* Exercise goal
Please quote word for word the lines from the items below, starting with the line that contains "На фестивале фейерверков заряд прилетел" and going on through the line that contains "Российские дачники пожаловались на", including both of those lines.

Transcribed page text
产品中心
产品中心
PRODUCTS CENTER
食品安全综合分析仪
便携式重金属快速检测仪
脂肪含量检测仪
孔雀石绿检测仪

---

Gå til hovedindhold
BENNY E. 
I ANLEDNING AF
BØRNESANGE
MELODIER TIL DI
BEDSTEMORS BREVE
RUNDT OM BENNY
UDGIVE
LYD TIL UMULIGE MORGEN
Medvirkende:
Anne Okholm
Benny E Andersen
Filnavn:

--

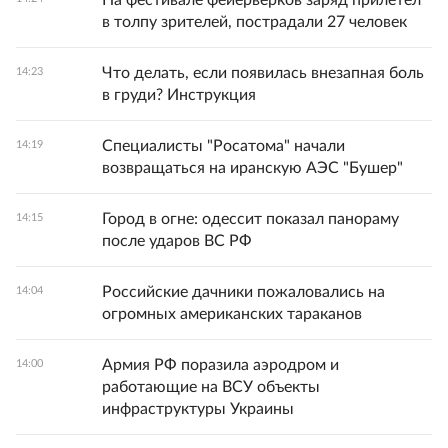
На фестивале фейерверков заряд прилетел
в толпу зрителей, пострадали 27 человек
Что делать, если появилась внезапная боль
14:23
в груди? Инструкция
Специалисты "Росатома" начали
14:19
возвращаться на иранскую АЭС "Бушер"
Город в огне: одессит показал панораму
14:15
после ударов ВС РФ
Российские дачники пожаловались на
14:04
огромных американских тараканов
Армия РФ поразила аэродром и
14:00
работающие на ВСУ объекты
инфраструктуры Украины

* Exercise solution
На фестивале фейерверков заряд прилетел
в толпу зрителей, пострадали 27 человек
Что делать, если появилась внезапная боль
14:23
в груди? Инструкция
Специалисты "Росатома" начали
14:19
возвращаться на иранскую АЭС "Бушер"
Город в огне: одессит показал панораму
14:15
после ударов ВС РФ
Российские дачники пожаловались на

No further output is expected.